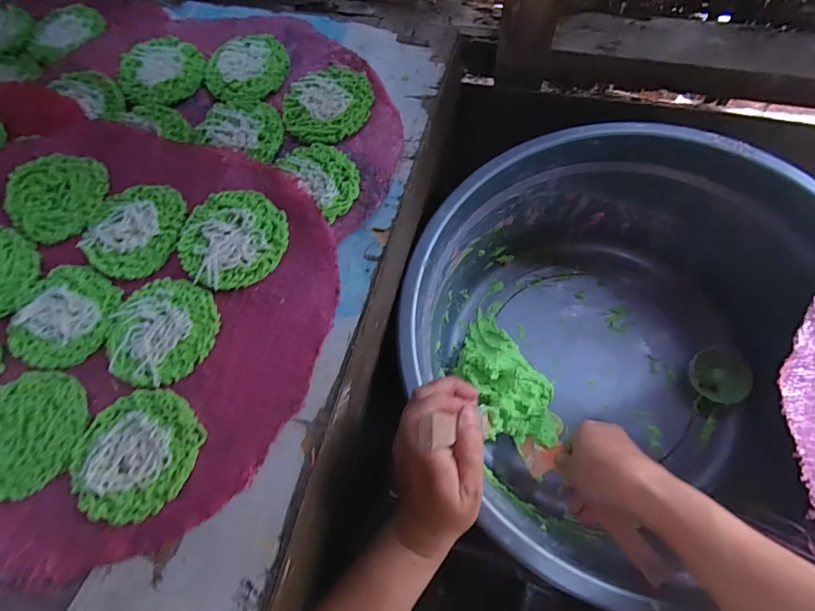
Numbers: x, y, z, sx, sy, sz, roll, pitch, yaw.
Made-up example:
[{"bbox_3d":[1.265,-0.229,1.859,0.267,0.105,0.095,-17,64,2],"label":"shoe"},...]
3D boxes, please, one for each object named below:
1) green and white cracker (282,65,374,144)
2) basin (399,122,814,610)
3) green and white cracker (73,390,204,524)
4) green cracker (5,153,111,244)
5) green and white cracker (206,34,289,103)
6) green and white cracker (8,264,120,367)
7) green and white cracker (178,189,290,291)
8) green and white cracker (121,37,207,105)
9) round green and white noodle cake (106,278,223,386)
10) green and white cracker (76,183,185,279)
[{"bbox_3d":[-0.070,-0.178,0.366,0.078,0.008,0.079,-10,69,2],"label":"green and white cracker"},{"bbox_3d":[0.192,0.037,0.426,0.364,0.205,0.382,-22,69,-3],"label":"basin"},{"bbox_3d":[-0.175,0.095,0.270,0.076,0.009,0.075,-2,69,5],"label":"green and white cracker"},{"bbox_3d":[-0.286,-0.091,0.341,0.071,0.013,0.074,-15,68,0],"label":"green cracker"},{"bbox_3d":[-0.150,-0.225,0.390,0.076,0.005,0.080,-2,69,5],"label":"green and white cracker"},{"bbox_3d":[-0.257,0.008,0.314,0.071,0.009,0.076,-2,69,5],"label":"green and white cracker"},{"bbox_3d":[-0.132,-0.052,0.318,0.078,0.010,0.077,-10,69,2],"label":"green and white cracker"},{"bbox_3d":[-0.234,-0.224,0.396,0.076,0.007,0.082,0,69,0],"label":"green and white cracker"},{"bbox_3d":[-0.178,0.018,0.299,0.074,0.005,0.077,18,72,12],"label":"round green and white noodle cake"},{"bbox_3d":[-0.210,-0.060,0.323,0.071,0.008,0.076,-2,69,5],"label":"green and white cracker"}]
-=-=-=-=-
=== What is being asked ===
Copy exactly, and only, the lines from the first entry through the line holding "9) round green", both ends included, leaving out every picture.

=== Output of the exercise ===
Numbers: x, y, z, sx, sy, sz, roll, pitch, yaw.
Made-up example:
[{"bbox_3d":[1.265,-0.229,1.859,0.267,0.105,0.095,-17,64,2],"label":"shoe"},...]
3D boxes, please, one for each object named below:
1) green and white cracker (282,65,374,144)
2) basin (399,122,814,610)
3) green and white cracker (73,390,204,524)
4) green cracker (5,153,111,244)
5) green and white cracker (206,34,289,103)
6) green and white cracker (8,264,120,367)
7) green and white cracker (178,189,290,291)
8) green and white cracker (121,37,207,105)
9) round green and white noodle cake (106,278,223,386)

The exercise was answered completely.